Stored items
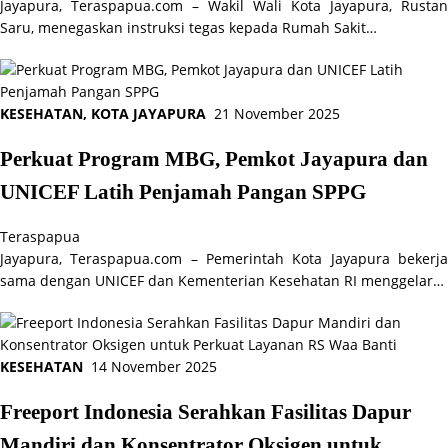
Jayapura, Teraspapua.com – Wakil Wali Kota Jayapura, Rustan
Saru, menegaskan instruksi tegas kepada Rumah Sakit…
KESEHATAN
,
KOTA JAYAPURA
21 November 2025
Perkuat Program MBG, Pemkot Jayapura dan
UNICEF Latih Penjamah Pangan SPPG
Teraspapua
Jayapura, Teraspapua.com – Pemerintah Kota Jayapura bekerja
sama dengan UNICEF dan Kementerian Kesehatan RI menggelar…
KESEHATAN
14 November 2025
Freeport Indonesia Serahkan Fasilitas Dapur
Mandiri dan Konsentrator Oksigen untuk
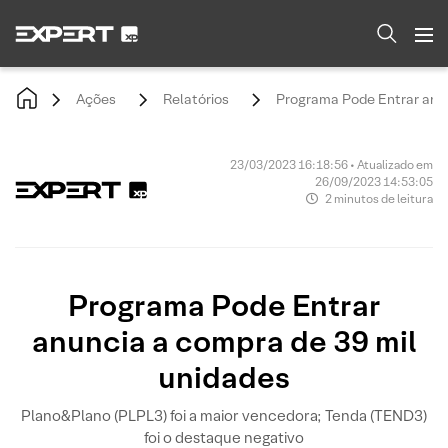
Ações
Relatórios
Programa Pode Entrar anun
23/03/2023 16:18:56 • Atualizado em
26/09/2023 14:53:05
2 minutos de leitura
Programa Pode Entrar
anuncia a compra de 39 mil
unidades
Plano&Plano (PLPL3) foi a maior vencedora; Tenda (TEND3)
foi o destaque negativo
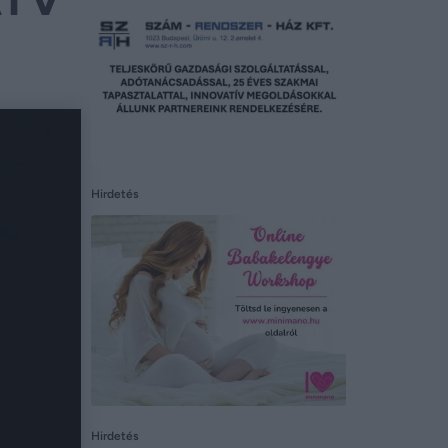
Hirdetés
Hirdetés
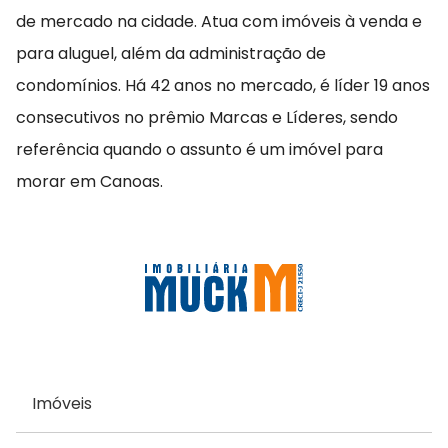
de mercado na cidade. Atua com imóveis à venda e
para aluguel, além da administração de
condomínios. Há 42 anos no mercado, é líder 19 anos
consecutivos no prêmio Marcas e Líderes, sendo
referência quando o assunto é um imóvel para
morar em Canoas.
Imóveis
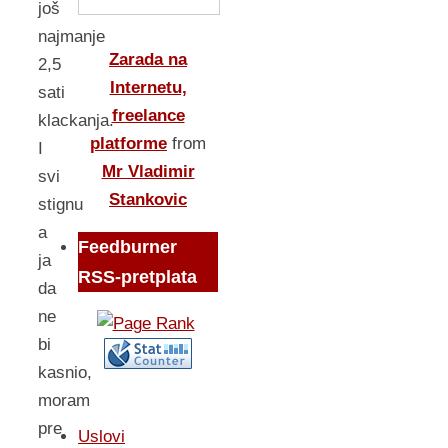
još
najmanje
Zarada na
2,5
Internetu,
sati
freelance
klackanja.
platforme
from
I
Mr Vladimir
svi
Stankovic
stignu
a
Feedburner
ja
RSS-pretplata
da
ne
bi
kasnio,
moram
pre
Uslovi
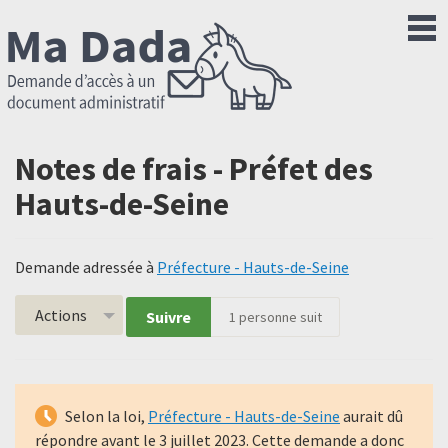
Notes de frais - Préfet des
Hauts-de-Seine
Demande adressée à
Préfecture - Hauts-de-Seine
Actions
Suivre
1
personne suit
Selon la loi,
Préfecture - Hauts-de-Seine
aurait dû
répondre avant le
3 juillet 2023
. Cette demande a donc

**EXERCISE OBJECTIVE**
Show each line above that contains the string "Teraspapua".

**RESPONSE**
Jayapura, Teraspapua.com – Wakil Wali Kota Jayapura, Rustan
Teraspapua
Jayapura, Teraspapua.com – Pemerintah Kota Jayapura bekerja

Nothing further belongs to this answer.